25.04.2019 - 09:43 Uhr
WaidhausOberpfalz

Alles aus sich herausholen

Die „Augsburger Puppenkiste“ kennt jeder. Bei der „Dorfbühne“ ist nun auch das „Augsburger Volkstheater“ ein Begriff.

Mit dem Stanislawski-System beschäftigte sich ein Theaterkurs der "Dorfbühne", zu dem Elena Weingärtner (kniend, Mitte) als Kursleiterin in die Oberpfalz gekommen war.
von Josef ForsterProfil

Ein besonderes Angebot lockte Teilnehmer aus ganz Bayern in den Grenzort. Alles drehte sich über Ostern um das „Stanislawski-System“. Der Begriff fußt im russischen Regisseur Konstantin S. Stanislawski, der ein Theater anstrebte, das so realistisch wie möglich sein sollte. Als Referentin holte sich der Theaterverein Elena Weingärtner in die Oberpfalz, die gleich eingangs zu verstehen gab: „Das Schlüsselelement des Eindrucks einer unvermittelten Realität des Bühnengeschehens war der Schauspieler.“ Was die gebürtige Russin aus Sankt Petersburg damit meinte, setzten die Teilnehmer im Laufe des verlängerten Wochenendes vielfach in die Praxis um und machten die Ideen des Begriff gebenden Regisseurs anhand von einfachen Übungen sichtbar. Die Theaterregisseurin und Kulturreferentin vermittelte das Wesentliche der szenischen Darstellung nach Stanislawski auf einfache und verständliche Weise. Natürlich mit viel Humor.
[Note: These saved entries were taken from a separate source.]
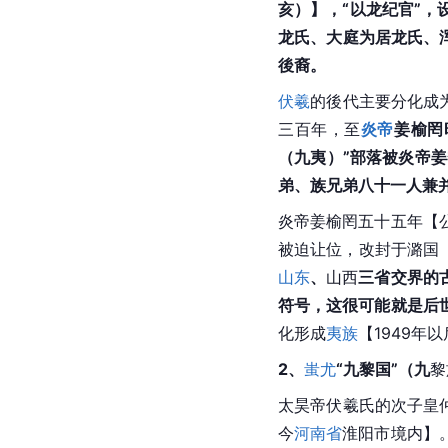
亥
）】，“以龙纪官”，
龙氏、大庭为居龙氏、
後裔。
伏羲
的後代主要分化成
三百年，至
炎帝
姜榆罔
（九夷）”部落被炎帝姜
弟、族兄弟八十一人兼并
炎帝姜榆罔五十五年【公
被迫让位，改封于潞国
山东
、
山西
三省交界的
符号，这很可能就是后
化形成
夷族
【1949年
2、
蚩尤
“九黎国”（九
黎
太昊帝
伏羲氏
的次子皇
今
河南省
淮阳市境内】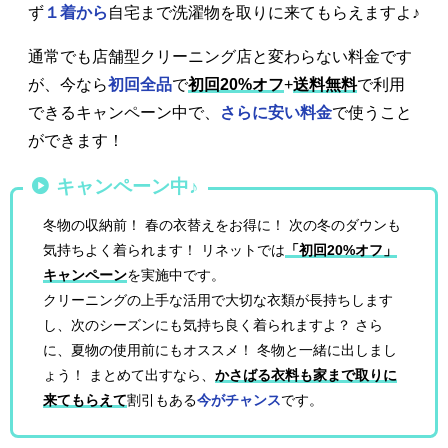
ず
１着から
自宅まで洗濯物を取りに来てもらえますよ♪
通常でも店舗型クリーニング店と変わらない料金です
が、今なら
初回全品
で
初回20%オフ
+
送料無料
で利用
できるキャンペーン中で、
さらに安い料金
で使うこと
ができます！
キャンペーン中♪
冬物の収納前！ 春の衣替えをお得に！ 次の冬のダウンも
気持ちよく着られます！ リネットでは
「初回20%オフ」
キャンペーン
を実施中です。
クリーニングの上手な活用で大切な衣類が長持ちします
し、次のシーズンにも気持ち良く着られますよ？ さら
に、夏物の使用前にもオススメ！ 冬物と一緒に出しまし
ょう！ まとめて出すなら、
かさばる衣料も家まで取りに
来てもらえて
割引もある
今がチャンス
です。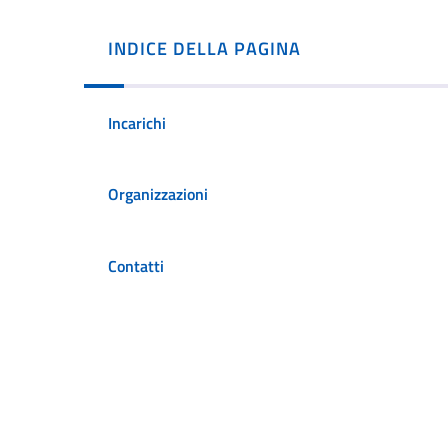
INDICE DELLA PAGINA
Incarichi
Organizzazioni
Contatti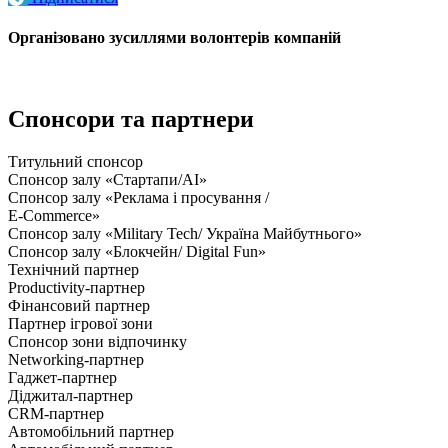
Організовано зусиллями волонтерів компаній
Спонсори та партнери
Титульний спонсор
Спонсор залу «Стартапи/AI»
Спонсор залу «Реклама і просування /
E-Commerce»
Спонсор залу «Military Tech/ Україна Майбутнього»
Спонсор залу «Блокчейн/ Digital Fun»
Технічний партнер
Productivity-партнер
Фінансовий партнер
Партнер ігрової зони
Спонсор зони відпочинку
Networking-партнер
Гаджет-партнер
Діджитал-партнер
CRM-партнер
Автомобільний партнер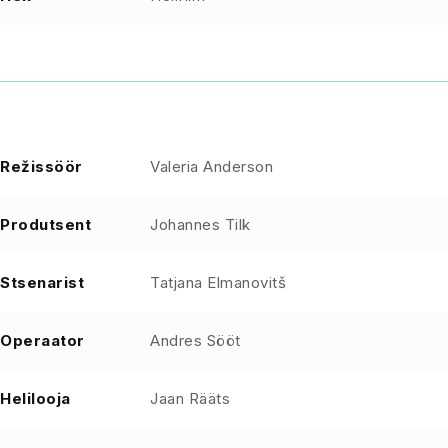
Režissöör
Valeria Anderson
Produtsent
Johannes Tilk
Stsenarist
Tatjana Elmanovitš
Operaator
Andres Sööt
Helilooja
Jaan Rääts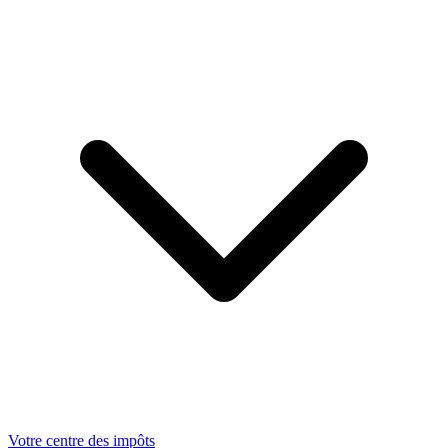
Votre centre des impôts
Durch spielerische Improvisationen, Einzel- und Gruppenszenen erlernten die 17 Laienspieler die Grundelemente des Stanislawski-Systems und kamen dem Geheimnis der "Arbeit des Schauspielers an sich selbst" auf den Grund. Ziel war es, sich mehr mit den Rollen identifizieren zu können und somit authentischer in der Darstellung zu werden, um das Publikum gänzlich in den Bann zu ziehen.

Bei Regisseur Josef Kleber von der „Dorfbühne“ liefen alle Fäden der Vorbereitung und der Durchführung zusammen. Ansätze möchte er bereits beim nächsten Theater oder auch den Theater-Stammtischen bald unterbringen. Als Öffentlichkeitsreferent des Verbands der Bayerischen Amateurtheater gelang es ihm, den Kurs nach Waidhaus zu holen.

Mit dabei war mit Claudia Weber auch die Bezirksvorsitzende von Schwaben, die das Wochenende als „gute Mischung aus theoretischem Wissen und Anwendung“ beurteilte: „Trotz jahrelanger Lehrgangserfahrung meinerseits habe ich neue Impulse bekommen. Das kommt nicht mehr sehr oft vor.“ Eine Teilnehmerin outete sich als Mitglied des „Augsburger Volkstheaters“, was dazu führte, dass die Laienspieler aus den eigenen Reihen wissen wollten, mit welchem Angebot ein Amateur-Theaterverein in einer Großstadt jongliert und welche Unterschiede zum Land auftreten.Von Seiten des Theatervereins unterstützte Maria Forster mit den Familien Helgert, Balk und Wellert den Lehrgang mit toller Verpflegung das ganze Wochenende über.

Um die Organisation kümmerte sich Regisseur Josef Kleber, der sich bei den Rollenspielen (hier mit Christine Wellert) gerne selbst einbrachte.